Sliding Mode Observer Based Position Sensorless Ipmsm Control

Position sensorless interior permanent magnet synchronous motor (IPMSM) control techniques have become a hotspot, which can reduce the cost and increase the reliability of drive system. In this thesis, the emphases lie on the sliding mode observer (SMO) applied for high-speed region, while the high-frequency (HF) voltage injection method that fits for standstill and low-speed region is used for rotor initial position detection and motor start. These two speed regions are smoothly linked up by a proper switching principle.Firstly, the HF mathematical model of IPMSM is presented. The HF current excited by the HF fluctuating voltage injection is demodulated to extract the rotor magnetic pole position. According to the magnetization curve of the core, the pulse voltage vector injection is adopted to identify the magnet polarity by comparing the peak value of the two excited currents, from which the rotor angle and speed at standstill and low-speed region can be gained.Secondly, on the basis of fundamental frequency mathematical model of IPMSM, an extended electromotive force (EMF) based SMO is constructed based on the sliding mode variable structure. The traditional sgn-function is replaced by sat-function to alleviate the chattering problem of the sliding mode operation. In addition, a self-adaption low-pass filter is implemented to make the phase delay a constant value at different rotor speeds by adjusting its corner frequency in real time, which can accurately acquire the rotor angle and speed at high-speed region and efficiently improve the dynamic estimation performance.Finally, a hardware and software system for position sensorless IPMSM vector control is designed, on which the experimental verifications are carried out.
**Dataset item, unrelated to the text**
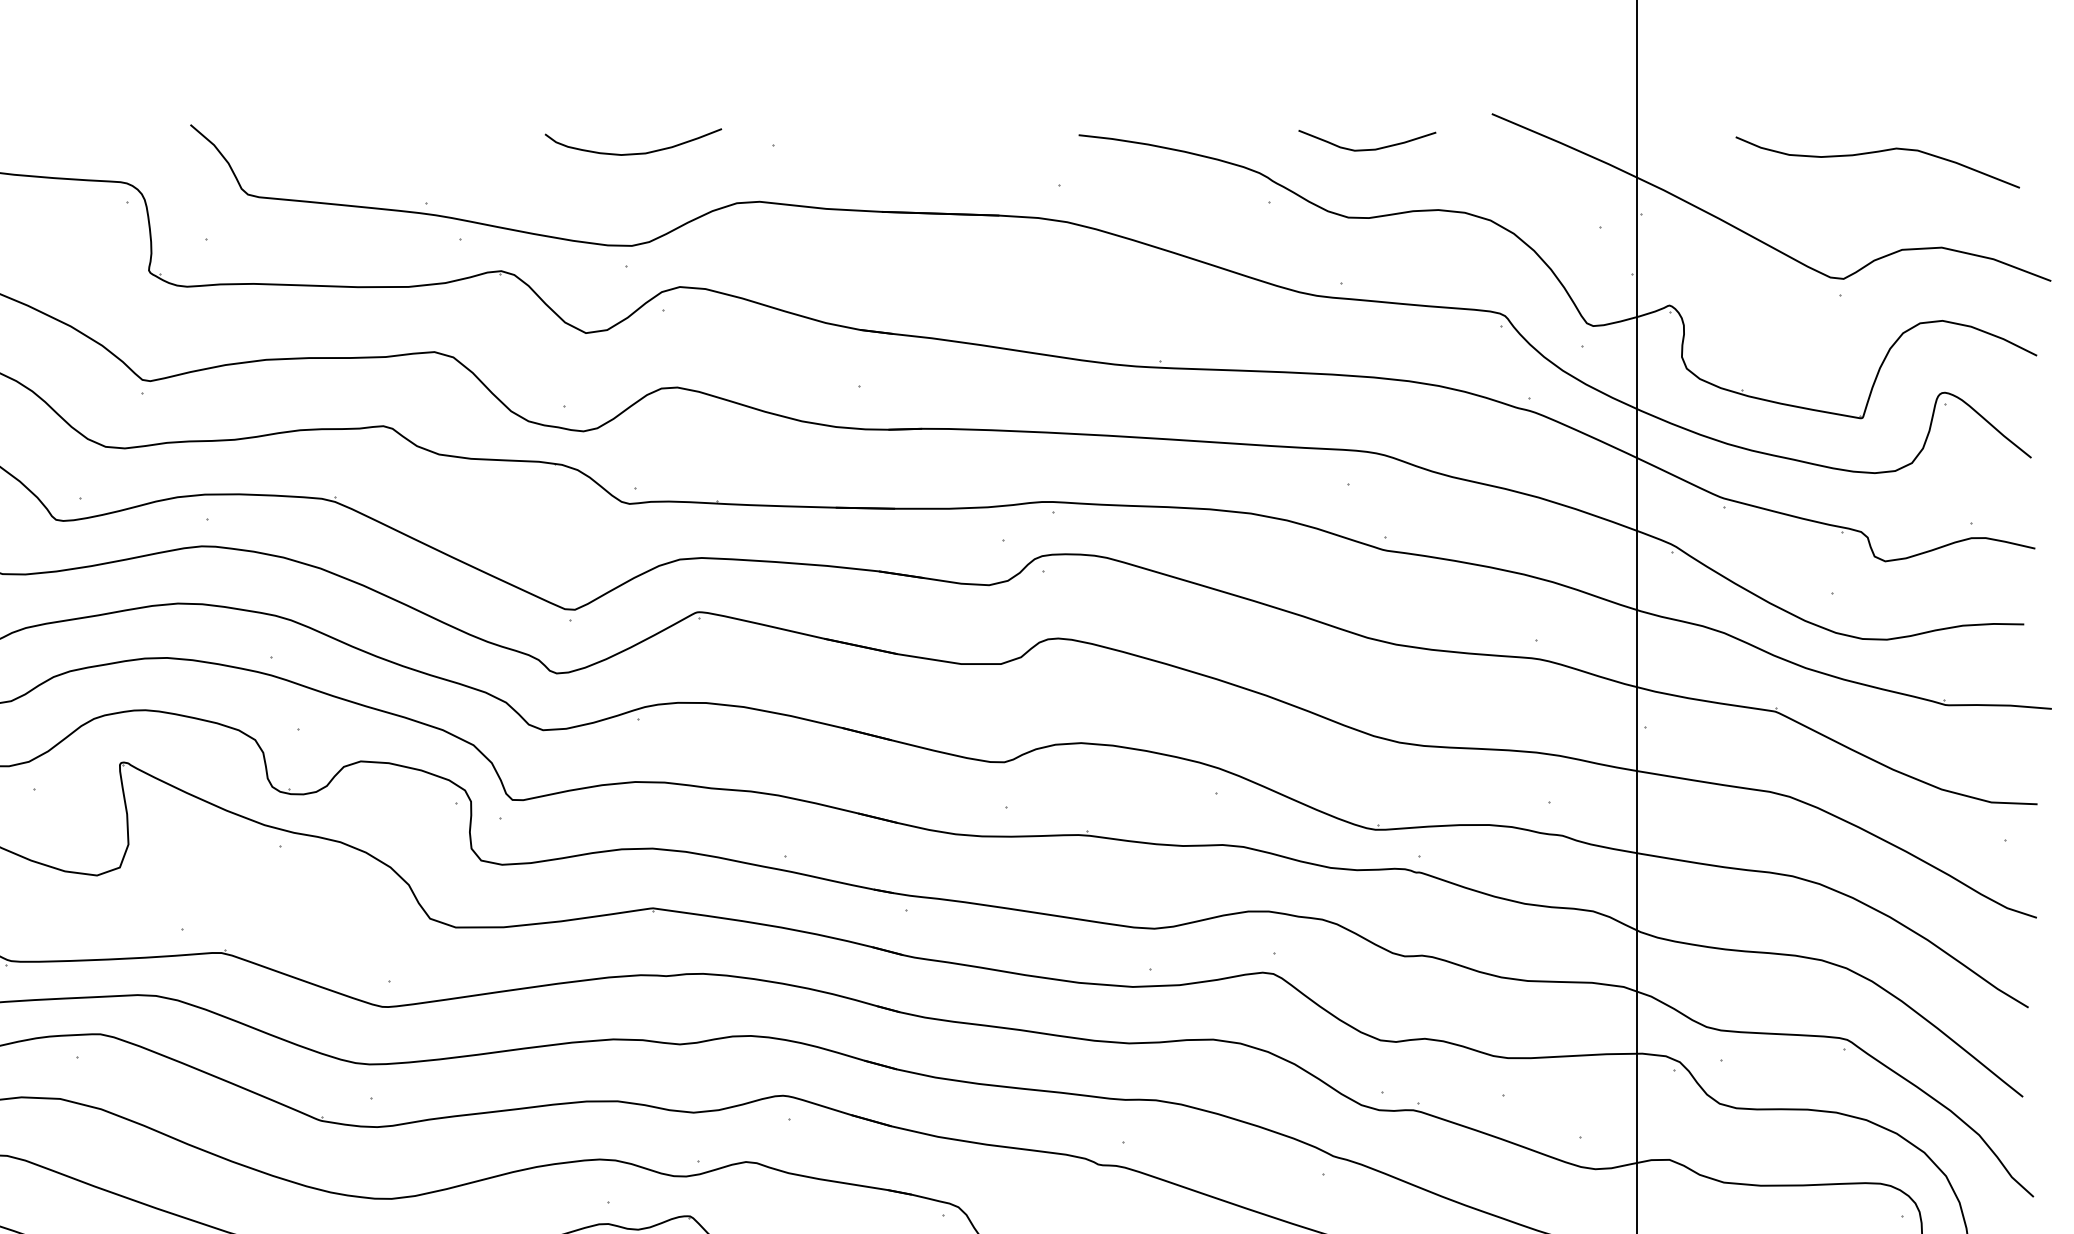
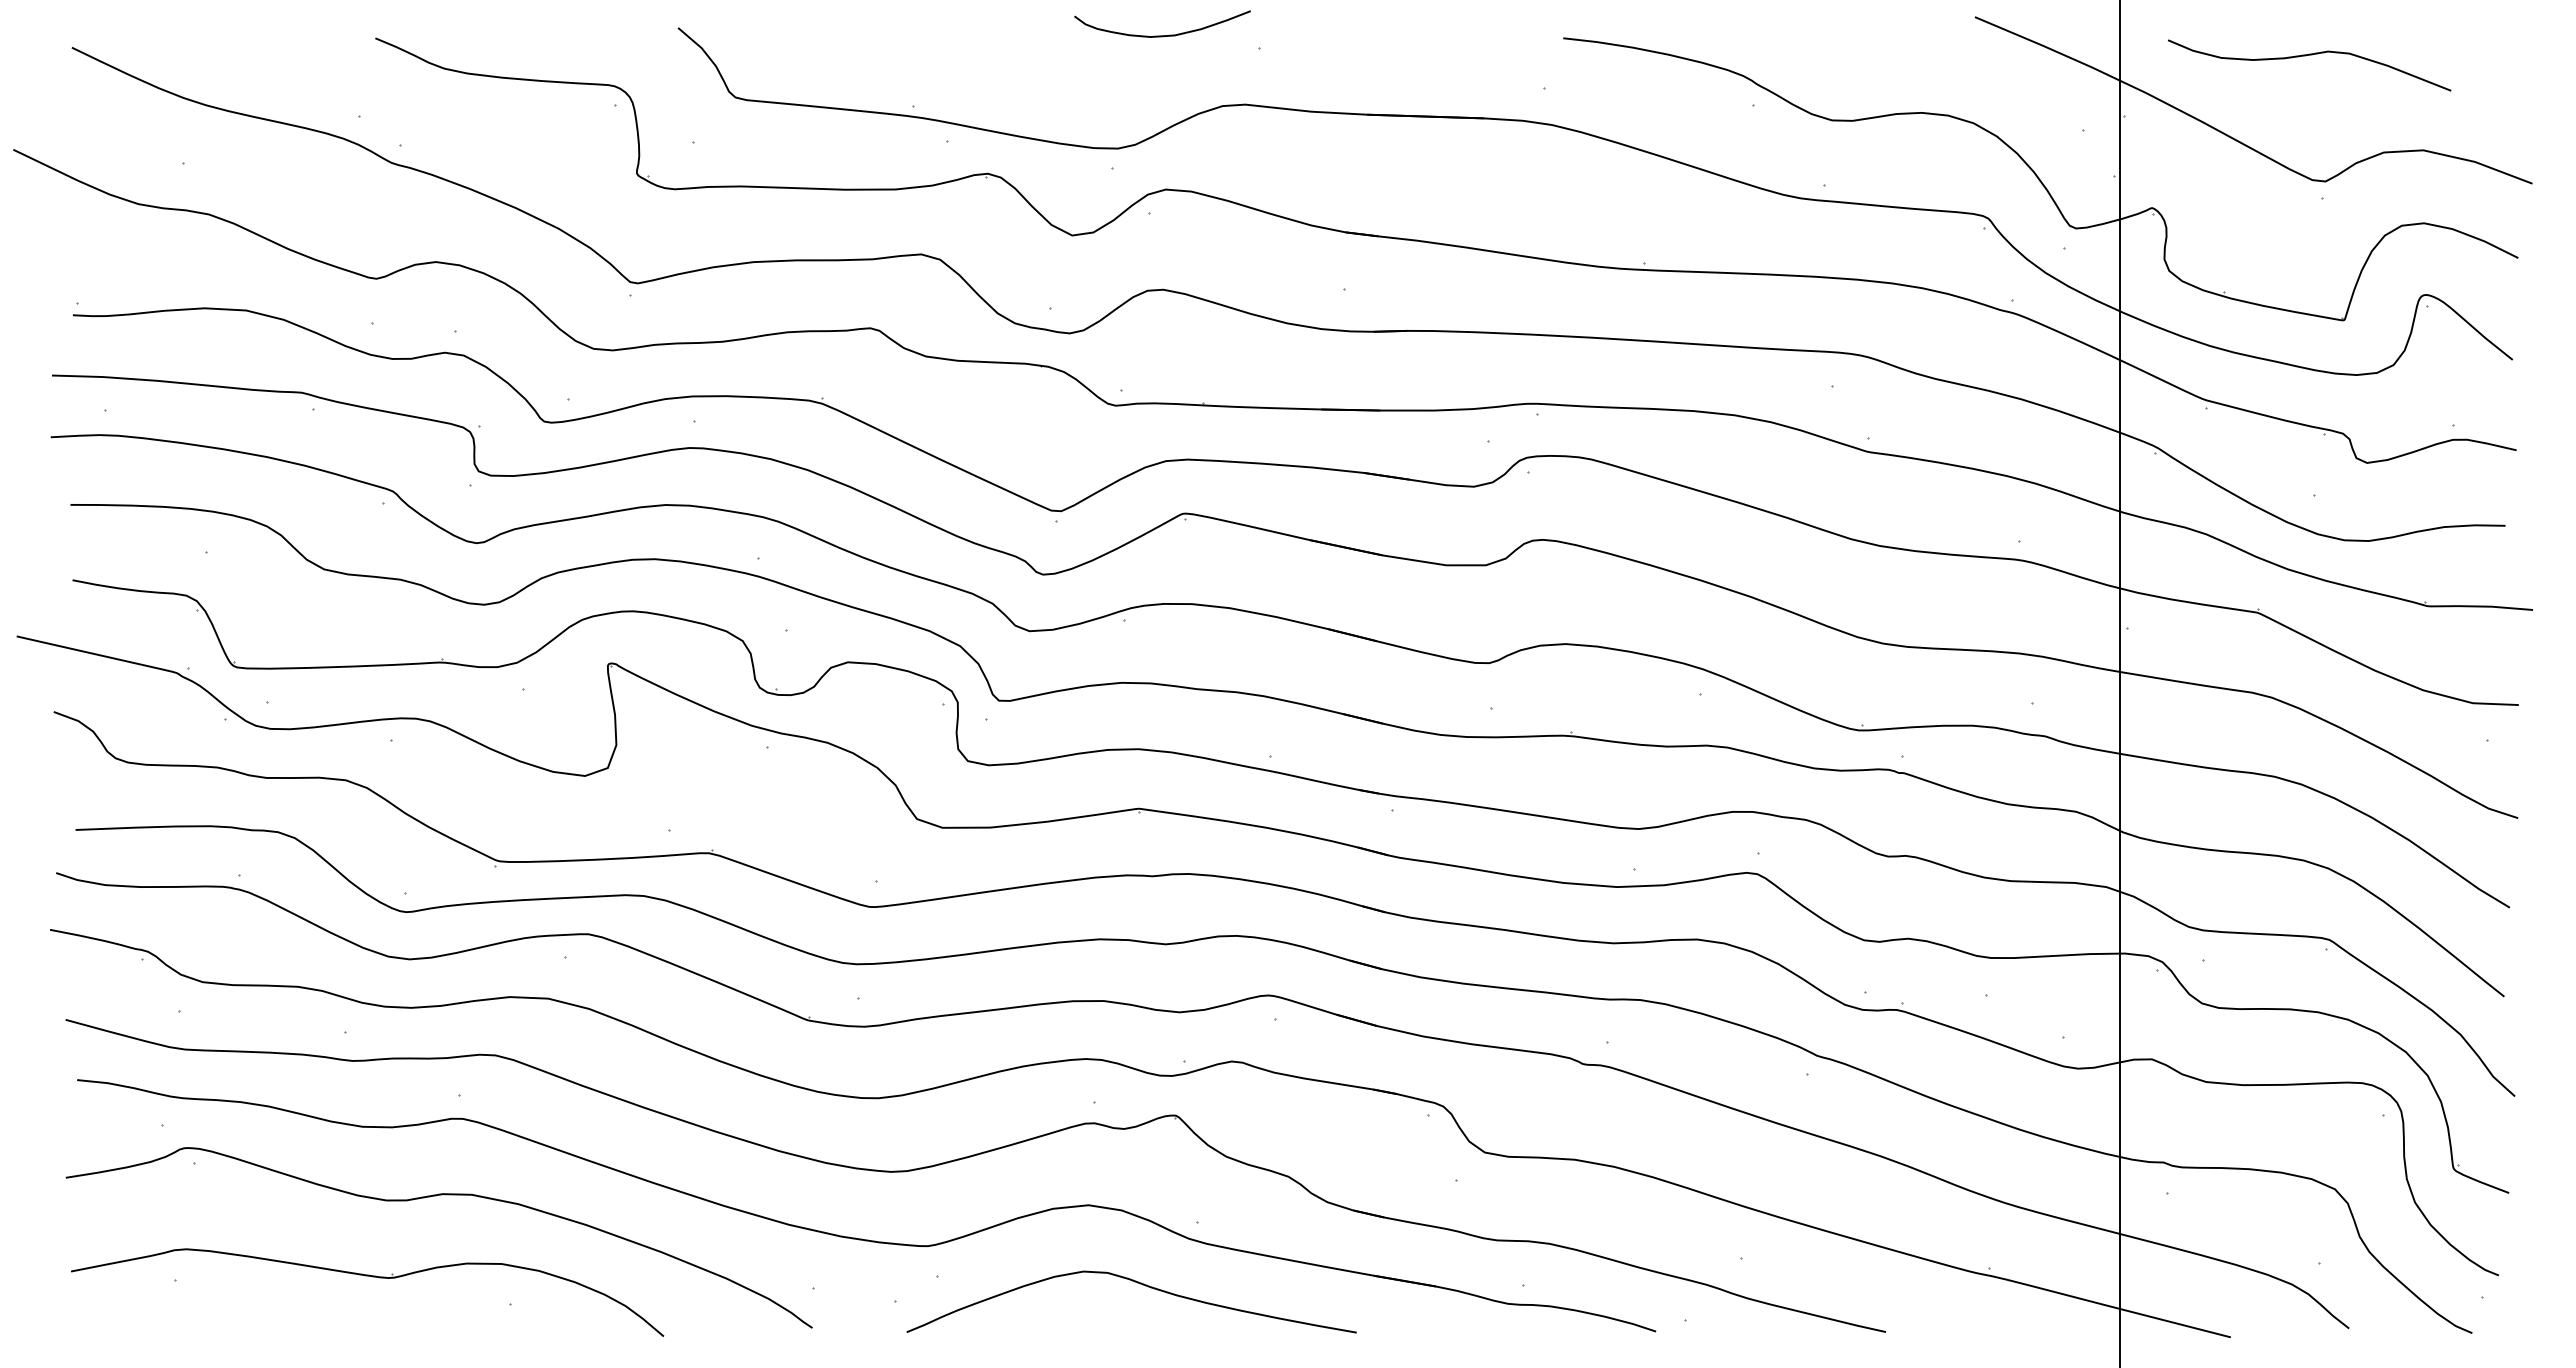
curve: (1366, 149) -> (1850, 52), removed
curve: (633, 153) -> (1162, 35), moved
curve: (1874, 153) -> (2306, 56), moved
The experimental results show that:the HF voltage injection method can identify the rotor pole angle accurately, which enables the IPMSM operate stably at standstill and low-speed region; the proposed SMO with self-adaption low-pass filter can improve the dynamic estimation performance, which enables the IPMSM operate stably at high-speed region; the switching principle can guarantee smooth transition between low-speed and high-speed regions. The vector control of the position sensorless IPMSM in the whole speed range is verified.